When I met Ms. Darling (an alias, in case you’re wondering), it was like life flung open another door. I didn’t want to be a sugar baby or a wife who lunches, I just wanted to be a woman who lived magically and had a job to support that magical living. I wasn’t asking for much, right?
What Ms. Darling taught me though, was that I didn’t have to be a slave to my job, or to a sugar mama, to have that magical life. I could have a job and use it to supplement the type of life I wanted. Then I decided to be a writer. Don’t laugh.
When my first book was published over ten years ago, I thought I was well on my way to realizing the goal of writing and traveling and enjoying the things between. I know, I’m a ridiculously optimistic soul. The book did okay, and through a part time job at my favorite bookstore as well as signing a multi-book contract—with a break in between to attend grad school, get married, work briefly at a corporate job, get diagnosed with cancer, recover from cancer, then get divorced—I was able to eke out the kind of life that was okay with me. I was resigned to the fact that I’d never have regular Sunday brunches at the Ritz (but I really wanted to) or get that condo in Inman Park I lusted after, but everything was just fine. Struggles happened, but that’s just an accepted part of life, right?

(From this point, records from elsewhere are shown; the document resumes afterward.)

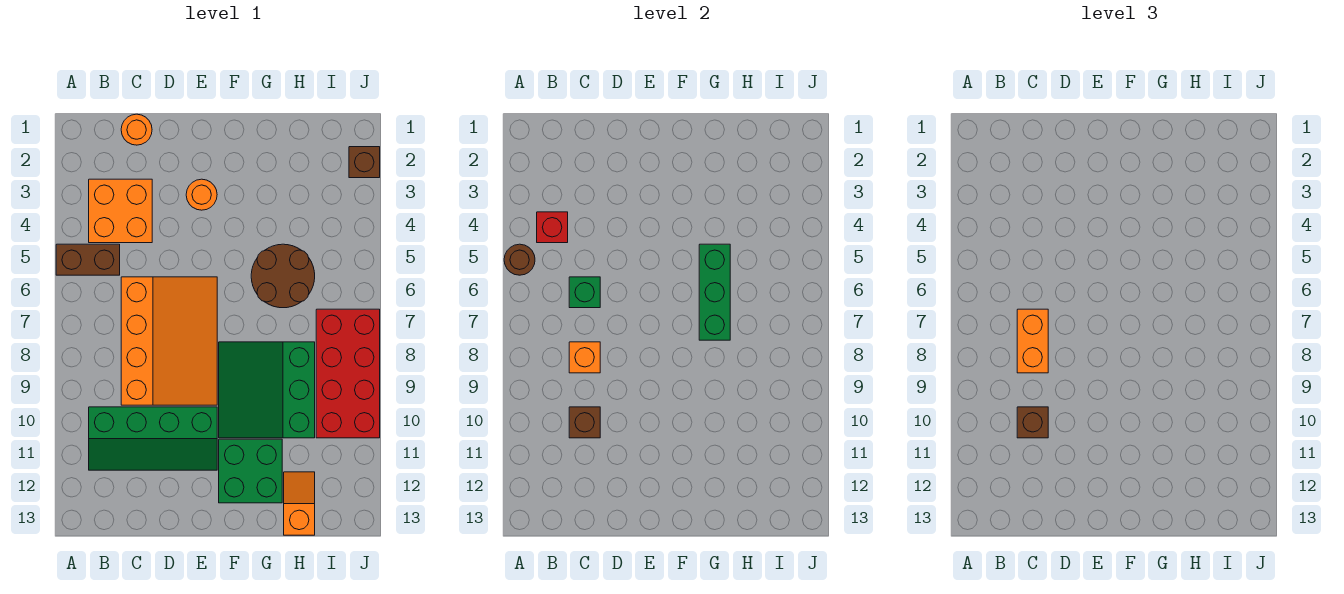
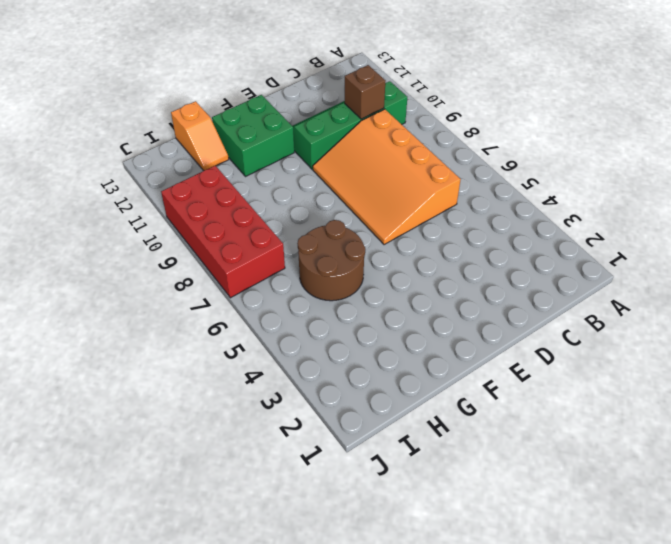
none -> brown 1x2 brick [56,244,120,275]
none -> orange 2x2 brick [89,179,152,243]
none -> orange 1x1 round brick [121,114,152,145]

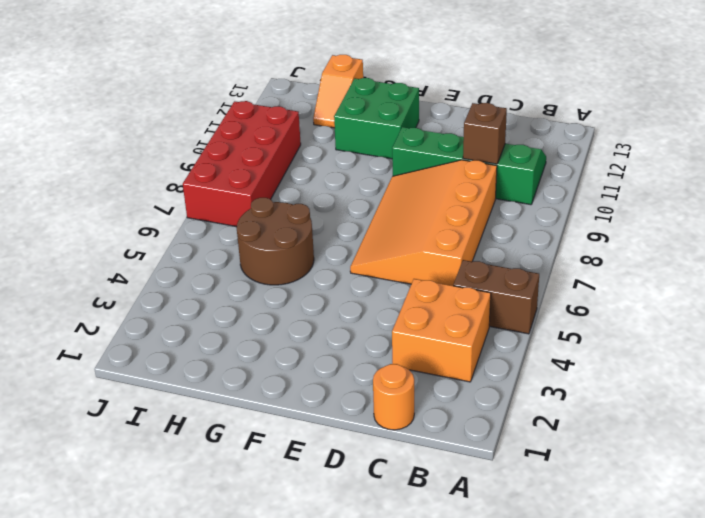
none -> orange 1x1 round brick [186,179,217,210]
none -> green 3x3 slope [219,342,315,438]
none -> brown 1x1 brick [349,147,380,178]

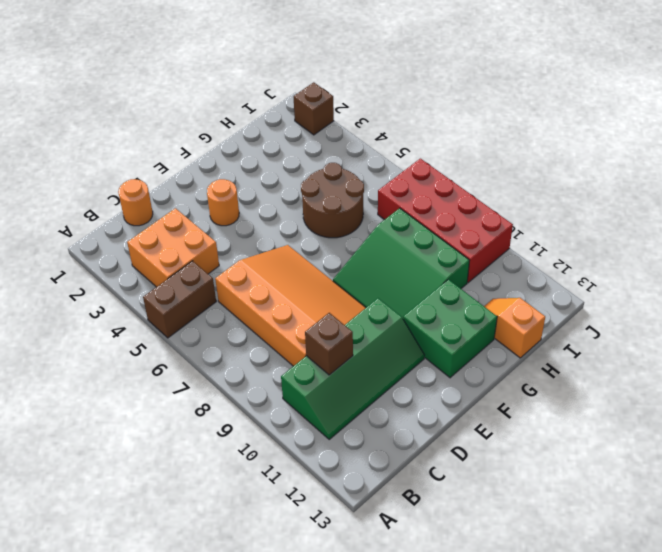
none -> brown 1x1 round brick [504,244,535,275]
none -> red 1x1 brick [537,212,568,243]
none -> green 1x1 brick [569,277,600,308]

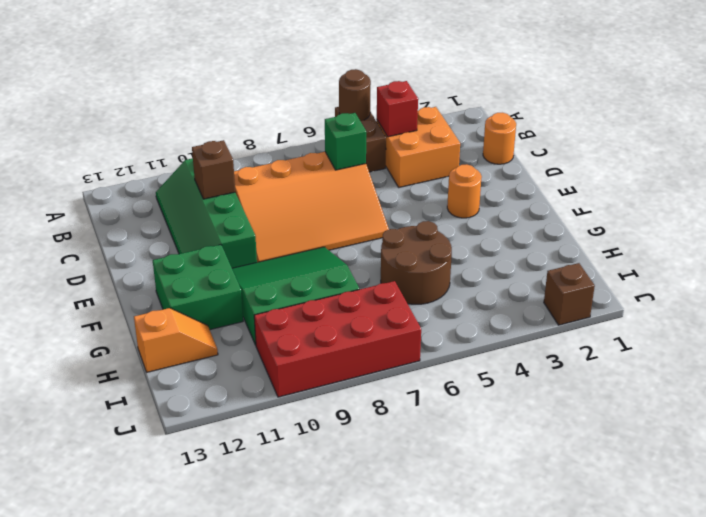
none -> orange 1x1 brick [569,342,600,373]
none -> green 1x3 brick [699,244,730,340]
none -> orange 1x2 brick [1017,309,1048,373]

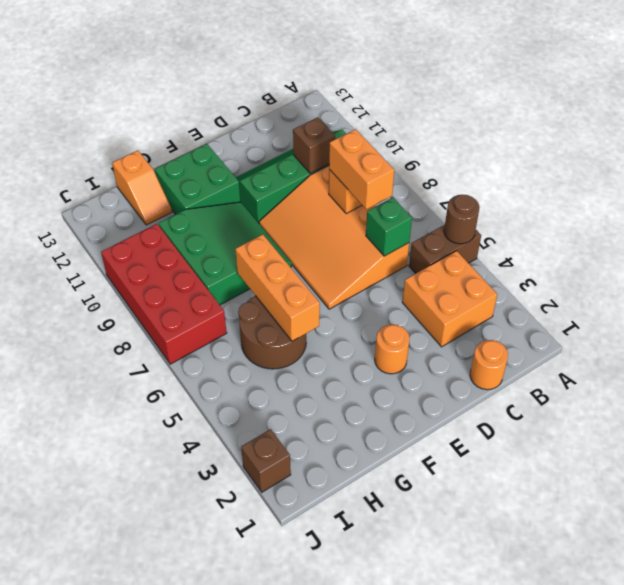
orange 1x3 brick [235,234,320,341] -> green 1x3 brick [699,244,730,340]
none -> red 1x1 brick [537,212,568,243]
none -> brown 1x1 brick [1017,407,1048,438]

Then, I had a patch of SERIOUS struggle. The type of struggle that had me wondering where the rent money would be coming from. And this struggle pushed me to start writing in another genre – straight romance. Writing this new genre not only made me more money, it also exposed me to a whole different community of writers with a frightening level of professionalism and drive.
Watching them work, getting their advice, feeling myself part of a working writing community for the first time was life-changing. Not only were these women writing for major publishers, they were also self-publishing and cranking out upwards of four excellent books a year. It was hard work (see the above comment about my laziness), but it was hard work I could finally get behind. Through their examples, these women presented to me yet another vision of what a self-propelled working life could be like.
These days, it’s exciting to think about the writing future as it comes. The idea of doing the work I love, traveling to places I want to travel, and not living in the poorhouse because of these choices. Seeing these women work, seeing their success, makes me want to do better. Because of them, I see the value in treating writing as a career instead of this thing I love that occasionally makes me a little money. It’s a new world of marketing plans, schedules, regular self-publishing, and professional conferences I attend for networking and learning, not just to find friends to get drinks with after.
It’s a new door opening. Or it could just be me finally growing up.